The stuffed animals were interesting; the collections of Old pianos were awesome. The Geological display was really good though and I enjoyed that quite a lot.

My personal highlights came upstairs though. The Art was unsurprisingly dominated by Bristolian artists or artist with links to the area. The landscapes were large and of local views. As were the portraits of noble men mostly.

The interesting are was the small exhibition studying the usage of Line with art, this small part of the gallery showed just how exciting the use of one line can be. This was probably the Highlight of visiting the museum and art gallery. The best thing about it was the contrast and juxtaposing of style which still rely on line painting, The Rembrandts (2) were quite intriquit with each line almost giving of itself sacrificially to build up the entire picture. Almost directly across the hall was the work of Nicholas Monro (3 pictures), which made me laugh outline. The quite large images appeared to have perhaps 4 lines but seemed to have an energy and excitement beyond and above the almost precise majesty that Rembrandt was trying to achieve. If I had to have one, it would be Rembrandt for the money so I could buy more Monro.

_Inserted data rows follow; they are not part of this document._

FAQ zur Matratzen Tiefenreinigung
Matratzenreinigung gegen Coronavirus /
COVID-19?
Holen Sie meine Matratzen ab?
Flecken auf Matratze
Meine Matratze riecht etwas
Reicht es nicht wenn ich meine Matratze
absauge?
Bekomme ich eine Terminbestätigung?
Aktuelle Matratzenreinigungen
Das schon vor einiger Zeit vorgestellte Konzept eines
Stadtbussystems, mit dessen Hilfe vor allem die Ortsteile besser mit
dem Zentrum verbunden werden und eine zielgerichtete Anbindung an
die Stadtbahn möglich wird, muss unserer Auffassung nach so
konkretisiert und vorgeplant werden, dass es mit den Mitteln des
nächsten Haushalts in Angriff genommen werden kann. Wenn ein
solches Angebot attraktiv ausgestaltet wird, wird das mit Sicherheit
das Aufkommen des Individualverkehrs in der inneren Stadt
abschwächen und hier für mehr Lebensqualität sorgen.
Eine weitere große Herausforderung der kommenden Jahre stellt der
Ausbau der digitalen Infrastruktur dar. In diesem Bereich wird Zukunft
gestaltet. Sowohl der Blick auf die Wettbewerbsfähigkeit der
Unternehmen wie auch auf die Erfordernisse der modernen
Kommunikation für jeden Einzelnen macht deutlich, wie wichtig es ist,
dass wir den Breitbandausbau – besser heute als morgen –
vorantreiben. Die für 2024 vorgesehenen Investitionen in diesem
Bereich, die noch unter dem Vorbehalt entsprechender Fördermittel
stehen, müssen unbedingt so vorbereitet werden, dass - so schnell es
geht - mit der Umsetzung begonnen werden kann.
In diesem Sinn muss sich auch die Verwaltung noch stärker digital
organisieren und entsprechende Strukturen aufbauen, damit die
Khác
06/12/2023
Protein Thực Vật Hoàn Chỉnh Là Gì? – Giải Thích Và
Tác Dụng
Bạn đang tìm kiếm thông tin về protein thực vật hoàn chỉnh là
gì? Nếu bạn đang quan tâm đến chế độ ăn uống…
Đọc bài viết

I left the gallery got a baguette from the French shop across the road with the large queue out the door. I walked down the other side of Park Street just wondering in and out of shops as they presented themselves. The Pubs on Park Street reminded me of the gay village in New York. Anyway I went to the green outside the council building and sat in the shade of tree and ate lunch. I people watched, read my book and listened to music.

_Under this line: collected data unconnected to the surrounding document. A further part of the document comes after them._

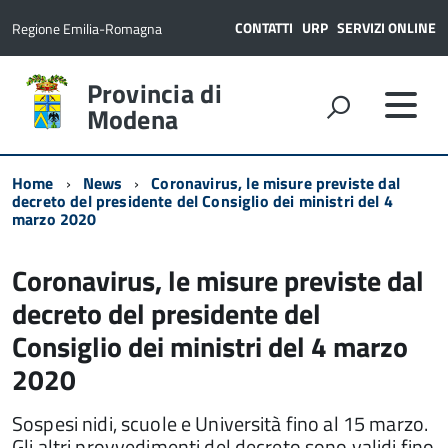
CONTATTI
URP
SERVIZI ONLINE
Regione Emilia-Romagna
Provincia di
Modena
Home
News
Coronavirus, le misure previste dal
decreto del presidente del Consiglio dei ministri del 4
marzo 2020
Coronavirus, le misure previste dal
decreto del presidente del
Consiglio dei ministri del 4 marzo
2020
Sospesi nidi, scuole e Università fino al 15 marzo.
Gli altri provvedimenti del decreto sono validi fino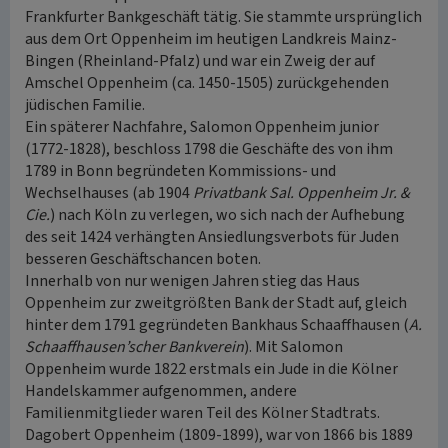
Frankfurter Bankgeschäft tätig. Sie stammte ursprünglich
aus dem Ort Oppenheim im heutigen Landkreis Mainz-
Bingen (Rheinland-Pfalz) und war ein Zweig der auf
Amschel Oppenheim (ca. 1450-1505) zurückgehenden
jüdischen Familie.
Ein späterer Nachfahre, Salomon Oppenheim junior
(1772-1828), beschloss 1798 die Geschäfte des von ihm
1789 in Bonn begründeten Kommissions- und
Wechselhauses (ab 1904
Privatbank Sal. Oppenheim Jr. &
Cie.
) nach Köln zu verlegen, wo sich nach der Aufhebung
des seit 1424 verhängten Ansiedlungsverbots für Juden
besseren Geschäftschancen boten.
Innerhalb von nur wenigen Jahren stieg das Haus
Oppenheim zur zweitgrößten Bank der Stadt auf, gleich
hinter dem 1791 gegründeten Bankhaus Schaaffhausen (
A.
Schaaffhausen’scher Bankverein
). Mit Salomon
Oppenheim wurde 1822 erstmals ein Jude in die Kölner
Handelskammer aufgenommen, andere
Familienmitglieder waren Teil des Kölner Stadtrats.
Dagobert Oppenheim (1809-1899), war von 1866 bis 1889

I headed Back To Temple Meads. This time I walked up by the street market at St Nicholas (?) it was lively and had some good vibe to it. I walked up the large shopping centre before heading back to the Station as directed by the excellent sign posting. The walk back took much shorter than the walk there. I got to the station and looked for a toilet. The Brunnell Gallery is £65.0 or something to enter. I decided I didn’t need to pee that badly. I then tried the door for the café and found toilets inside the café. Nice. I bought an 80pence ice-lolly and used the facilities. I then went to meet my friends at the station and get the Bus to Salford where our weekend would be based. Jenn arrived first and about 5-10 minutes later Alice arrived. Alice, we didn’t recognise, as her hair was very curly. Very nice as well. I think I do get on well with the team. And spending time travelling with Jenn and Alice was good.

The bus driver let us off where he was meant to and we started the next stage of our weekend the training.

(The next few blog will be random thought mode not narrative like this one.)